Source passage =
Segment Open

Frank Manning, now eighty-three, was one of Whitey's Lindy Hoppers from 1936 to 1941. Frank began dancing as a child, and by the time he was sixteen he was winning contests and almost professional. He came in third place in the first Harvest Moon Ball in 1936, and second place in the one the following year. He became Whitey's righthand man and chief choreographer and with Whitey's group toured the world and appeared in the films Hellzapoppin'' and the Marx Brothers' A Day at the Races in the 1940's. During the war he put together shows to entertain the troops. After the war he toured the U.S. with his own group, The Congaroos, with the bands of Cab Calloway, Duke Ellington, and Count Basie. Frank originated many of the aerial steps by taking floor steps one step further. He originated "the tops," freezing in the middle of a number and then continuing on, to the song "Posin'." He also did the first Lindy routine which was danced by more than one couple doing the same steps at the same time. He is a winner of the Tony Award for Black & Blue.

He believes in seeing a step and changing it and taking it one step further. He doesn't believe in a right and a wrong way to do a step. When choreographing, he choreographed for each individual dancer and let each couple do their own special steps instead of forcing everyone to be the same. Frank Manning has an incredible amount of energy and a great love for dancing. He is threatened by no one. He is open and generous and takes everyone in without criticism. Frank is a natural performer. When he dances everybody watches. His early performing experience,his active mind, and his years of dancing give him a wealth of material to draw upon. He constantly creates new routines and uses them as little sections in his social dancing. Performing and social dancing are one and the same to him. He'll call out "points" or "tango dip," and he and his partner will go into a 16-count sequence they have memorized. His repertoire is full of such sequences and they are interesting to watch. Steady partners get to know more and more of these routines, which he may call out at any point in the dance that he wishes. It is like writing in phrases instead of words. He uses the basics as linking steps. Frank moves across the room - forward, backwards, side by side, circling, circling backwards, hopping, skipping - with a powerful energy that conquers the whole room. His posture is generally low to the floor, his head bowed and his left leg kicking away so that his whole torso is parallel- to the floor at times. His style is bouncy, in the vertical-plane. (None of the four I'm describing here uses a sidewards rocking of the torso. Most hold their torsos calm, isolating them from their hips and legs. Charlie does a slight torso rock, but not like you see beginners or 50's rock'n'rollers do.) Frank uses a double bounce, a bounce on every beat of the music. He dances with a strong lead; the woman has no option but to follow, or be wrong. He dances to the beat of the music and to the mood of the music. His posture changes with his interpretation of the mood. He dances saying something with his movements, something witty, some dance talk - a variation on the rhythm, doing a number of swing-outs with different syncopations at the end of each one, or a new posture, or facing or way of coming in. He is innovative and always thinking and playing around.

This man has more energy and enjoyment of life than most twenty-year-olds. His personality and sense of humor exude from him as he dances, but also as he talks and laughs and goes through his animated antic. He is a publlc, visible, and generous man, and this comes out in his dancing, through a generous use of space and a generous use of his smile, which beams for miles and miles.

Segment Closed

Records shown =

Segment Open

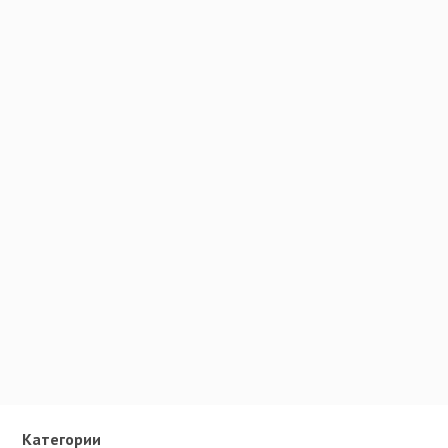
Категории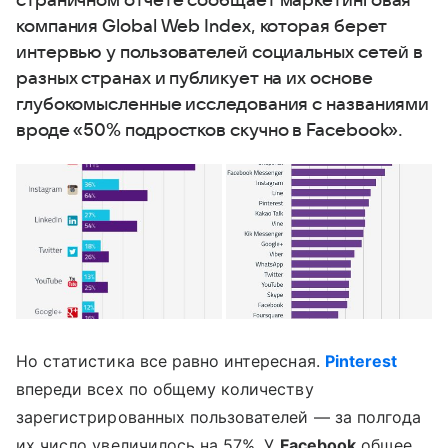
страничном отчете сообщает маркетинговая
компания Global Web Index, которая берет
интервью у пользователей социальных сетей в
разных странах и публикует на их основе
глубокомысленные исследования с названиями
вроде «50% подростков скучно в Facebook».
Но статистика все равно интересная.
Pinterest
впереди всех по общему количеству
зарегистрированных пользователей — за полгода
их число увеличилось на 57%. У
Facebook
общее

Segment Closed

Problems to solve =
• a. According to the passage on Frank Manning, what place did he take in the first Harvest Moon Ball in 1936?
• b. Rewrite the Frank Manning passage starting with "This man has" and going on through "miles and miles.", putting "grin" in place of "smile".
The lines that come after the text aren't needed for any of this.

Problem solutions =
• a. Third place.

• b.
This man has more energy and enjoyment of life than most twenty-year-olds. His personality and sense of humor exude from him as he dances, but also as he talks and laughs and goes through his animated antic. He is a publlc, visible, and generous man, and this comes out in his dancing, through a generous use of space and a generous use of his grin, which beams for miles and miles.